Family Nursing Policy/Leadership
Family nurses can take an active role in policy and leadership not only in health care but in social policy that covers the gamut of human concerns (Grady & Hinshaw, 2017). In doing so, we can become more effective in health care leadership because we better understand the health system and how external economic, financial, and policy forces can impact the home, family, and community in which a patient resides.
Understanding of both formal structures and informal social systems is important. Formal systems are often the arbiters of resources, while informal systems are formed among families, neighborhoods, and populations that share unique characteristics. While formal systems are integral to family safety nets, the informal support systems hold potential solutions to meeting many needs of community members (McNeill, 2010).
Family nurses’ knowledge and advocacy for policies and programs is also needed to support families because such programs have a profound influence on families by moderating social determinants of health.
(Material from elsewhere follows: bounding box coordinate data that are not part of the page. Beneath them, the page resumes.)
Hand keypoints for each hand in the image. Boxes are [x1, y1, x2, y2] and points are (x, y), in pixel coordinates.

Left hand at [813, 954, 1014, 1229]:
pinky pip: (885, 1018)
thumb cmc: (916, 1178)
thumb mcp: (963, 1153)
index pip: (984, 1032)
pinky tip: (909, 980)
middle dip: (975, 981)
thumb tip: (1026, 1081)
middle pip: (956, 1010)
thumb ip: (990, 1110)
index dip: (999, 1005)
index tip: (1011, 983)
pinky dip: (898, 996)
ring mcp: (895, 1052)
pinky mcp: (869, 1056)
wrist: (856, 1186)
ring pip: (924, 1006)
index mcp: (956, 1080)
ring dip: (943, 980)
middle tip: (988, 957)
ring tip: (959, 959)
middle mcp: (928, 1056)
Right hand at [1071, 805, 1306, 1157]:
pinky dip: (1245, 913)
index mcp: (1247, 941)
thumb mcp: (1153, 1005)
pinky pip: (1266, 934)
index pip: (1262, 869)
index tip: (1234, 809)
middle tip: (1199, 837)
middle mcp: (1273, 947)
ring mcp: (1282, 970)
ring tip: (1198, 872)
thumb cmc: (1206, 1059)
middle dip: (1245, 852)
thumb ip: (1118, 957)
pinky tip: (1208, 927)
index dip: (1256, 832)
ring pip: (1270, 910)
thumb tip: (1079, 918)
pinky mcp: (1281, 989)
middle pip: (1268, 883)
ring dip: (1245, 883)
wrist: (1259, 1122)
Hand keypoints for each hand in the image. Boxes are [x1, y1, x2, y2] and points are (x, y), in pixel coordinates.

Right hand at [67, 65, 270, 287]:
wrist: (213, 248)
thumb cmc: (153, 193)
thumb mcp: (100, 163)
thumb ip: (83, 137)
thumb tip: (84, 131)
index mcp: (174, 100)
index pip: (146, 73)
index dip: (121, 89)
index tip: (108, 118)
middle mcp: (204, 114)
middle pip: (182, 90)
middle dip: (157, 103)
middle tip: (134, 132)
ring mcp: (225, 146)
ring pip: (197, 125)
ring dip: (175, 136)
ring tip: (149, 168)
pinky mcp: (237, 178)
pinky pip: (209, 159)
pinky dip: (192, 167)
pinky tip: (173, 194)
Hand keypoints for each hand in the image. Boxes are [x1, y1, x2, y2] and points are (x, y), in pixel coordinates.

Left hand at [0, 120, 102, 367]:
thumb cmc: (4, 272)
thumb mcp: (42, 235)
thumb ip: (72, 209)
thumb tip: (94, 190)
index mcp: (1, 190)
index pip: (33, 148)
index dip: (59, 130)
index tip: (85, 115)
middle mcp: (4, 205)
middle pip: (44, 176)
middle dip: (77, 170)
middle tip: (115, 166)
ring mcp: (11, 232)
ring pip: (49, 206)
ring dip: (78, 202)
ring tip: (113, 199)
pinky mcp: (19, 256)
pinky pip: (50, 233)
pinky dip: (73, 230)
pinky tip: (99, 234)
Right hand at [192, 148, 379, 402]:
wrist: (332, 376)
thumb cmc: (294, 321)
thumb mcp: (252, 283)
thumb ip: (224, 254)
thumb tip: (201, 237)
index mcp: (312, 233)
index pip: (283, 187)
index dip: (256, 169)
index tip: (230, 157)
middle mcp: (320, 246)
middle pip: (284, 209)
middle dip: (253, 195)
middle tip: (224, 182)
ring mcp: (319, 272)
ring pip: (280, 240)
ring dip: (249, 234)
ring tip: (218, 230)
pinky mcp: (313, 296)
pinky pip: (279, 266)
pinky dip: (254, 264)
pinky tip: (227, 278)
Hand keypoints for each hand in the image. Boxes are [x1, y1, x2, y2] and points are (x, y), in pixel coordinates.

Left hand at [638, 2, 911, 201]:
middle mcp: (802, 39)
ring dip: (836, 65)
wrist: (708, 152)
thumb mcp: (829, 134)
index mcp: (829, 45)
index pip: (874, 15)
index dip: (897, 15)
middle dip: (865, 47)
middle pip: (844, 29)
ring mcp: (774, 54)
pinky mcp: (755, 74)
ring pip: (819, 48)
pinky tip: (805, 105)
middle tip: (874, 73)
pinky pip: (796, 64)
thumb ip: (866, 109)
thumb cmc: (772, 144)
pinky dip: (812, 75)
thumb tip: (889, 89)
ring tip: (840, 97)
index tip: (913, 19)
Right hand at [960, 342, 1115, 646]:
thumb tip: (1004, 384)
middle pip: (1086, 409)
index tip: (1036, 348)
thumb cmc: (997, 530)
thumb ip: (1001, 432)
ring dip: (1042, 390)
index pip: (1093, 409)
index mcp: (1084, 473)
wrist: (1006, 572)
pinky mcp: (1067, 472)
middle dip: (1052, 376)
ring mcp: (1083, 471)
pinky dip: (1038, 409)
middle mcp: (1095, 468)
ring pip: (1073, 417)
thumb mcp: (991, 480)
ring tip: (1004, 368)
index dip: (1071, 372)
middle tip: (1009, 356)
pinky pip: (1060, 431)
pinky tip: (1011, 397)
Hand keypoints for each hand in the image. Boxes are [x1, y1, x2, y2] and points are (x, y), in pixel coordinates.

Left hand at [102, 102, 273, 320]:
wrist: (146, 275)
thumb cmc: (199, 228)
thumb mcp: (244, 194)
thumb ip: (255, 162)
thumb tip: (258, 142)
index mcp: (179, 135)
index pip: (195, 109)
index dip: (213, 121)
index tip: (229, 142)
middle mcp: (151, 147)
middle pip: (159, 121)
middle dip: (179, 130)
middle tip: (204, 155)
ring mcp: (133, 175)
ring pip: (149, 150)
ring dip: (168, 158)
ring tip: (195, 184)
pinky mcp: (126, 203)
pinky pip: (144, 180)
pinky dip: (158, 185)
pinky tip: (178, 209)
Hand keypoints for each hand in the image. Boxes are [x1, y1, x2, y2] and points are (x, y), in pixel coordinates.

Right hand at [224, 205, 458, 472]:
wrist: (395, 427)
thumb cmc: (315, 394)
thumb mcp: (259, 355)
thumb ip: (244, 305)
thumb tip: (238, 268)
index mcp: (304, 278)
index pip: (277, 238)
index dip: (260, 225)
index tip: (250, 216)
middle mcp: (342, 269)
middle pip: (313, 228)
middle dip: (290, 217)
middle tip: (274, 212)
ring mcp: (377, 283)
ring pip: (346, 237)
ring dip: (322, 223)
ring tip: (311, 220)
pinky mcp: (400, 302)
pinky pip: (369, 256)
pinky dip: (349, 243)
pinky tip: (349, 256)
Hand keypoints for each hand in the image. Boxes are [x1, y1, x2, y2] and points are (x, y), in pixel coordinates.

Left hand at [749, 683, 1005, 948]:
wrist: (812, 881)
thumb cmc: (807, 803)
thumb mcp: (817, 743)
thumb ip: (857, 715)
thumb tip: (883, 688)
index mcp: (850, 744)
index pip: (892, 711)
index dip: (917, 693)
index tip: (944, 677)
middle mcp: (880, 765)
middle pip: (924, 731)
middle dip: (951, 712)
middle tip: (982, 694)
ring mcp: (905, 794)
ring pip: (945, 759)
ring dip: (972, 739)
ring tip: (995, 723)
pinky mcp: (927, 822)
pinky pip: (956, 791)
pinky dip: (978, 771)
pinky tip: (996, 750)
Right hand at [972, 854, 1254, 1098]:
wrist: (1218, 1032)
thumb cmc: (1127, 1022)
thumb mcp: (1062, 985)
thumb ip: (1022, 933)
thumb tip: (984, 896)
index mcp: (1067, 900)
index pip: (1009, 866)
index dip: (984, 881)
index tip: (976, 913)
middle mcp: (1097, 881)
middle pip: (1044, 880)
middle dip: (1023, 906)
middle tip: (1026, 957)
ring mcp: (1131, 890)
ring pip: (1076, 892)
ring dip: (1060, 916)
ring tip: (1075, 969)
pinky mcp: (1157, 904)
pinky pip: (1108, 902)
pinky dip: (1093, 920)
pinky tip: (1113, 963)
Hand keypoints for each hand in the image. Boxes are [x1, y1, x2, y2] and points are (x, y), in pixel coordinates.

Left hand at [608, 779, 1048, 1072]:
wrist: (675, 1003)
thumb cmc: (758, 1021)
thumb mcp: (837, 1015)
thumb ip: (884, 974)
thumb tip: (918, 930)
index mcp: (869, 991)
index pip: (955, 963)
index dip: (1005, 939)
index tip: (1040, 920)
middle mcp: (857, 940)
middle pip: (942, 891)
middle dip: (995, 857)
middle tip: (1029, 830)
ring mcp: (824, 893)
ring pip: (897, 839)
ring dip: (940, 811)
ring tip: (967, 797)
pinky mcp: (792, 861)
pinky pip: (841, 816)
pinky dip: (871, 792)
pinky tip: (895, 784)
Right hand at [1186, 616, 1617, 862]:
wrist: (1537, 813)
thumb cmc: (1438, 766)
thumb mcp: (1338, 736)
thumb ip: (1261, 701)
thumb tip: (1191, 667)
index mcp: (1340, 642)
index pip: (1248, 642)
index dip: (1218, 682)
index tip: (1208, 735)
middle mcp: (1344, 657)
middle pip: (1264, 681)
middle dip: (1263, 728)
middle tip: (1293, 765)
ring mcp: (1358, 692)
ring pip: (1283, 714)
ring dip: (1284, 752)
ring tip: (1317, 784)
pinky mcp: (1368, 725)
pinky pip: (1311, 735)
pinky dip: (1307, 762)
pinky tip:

Policies include those related to employment (e.g., equal wages for women and minorities; minimum wage; concern for the working poor), child education and support programs (e.g., day care, early intervention, day long kindergarten, services to children with special health care needs), social safety net (e.g., monetary assistance, nutrition/food support, transportation), caregiver support across the life cycle, and wrap around services (Grady & Hinshaw, 2017; McNeill, 2010).
Conclusion
We now understand that social determinants of health can be more important determinants than biological mechanisms for preventing and treating disease. As family nurses, we understand the importance of families for the health of their members. Now is the time for family nursing to provide leadership to the integration of family science into practice, research, education, and policy/leadership related to social determinants of health.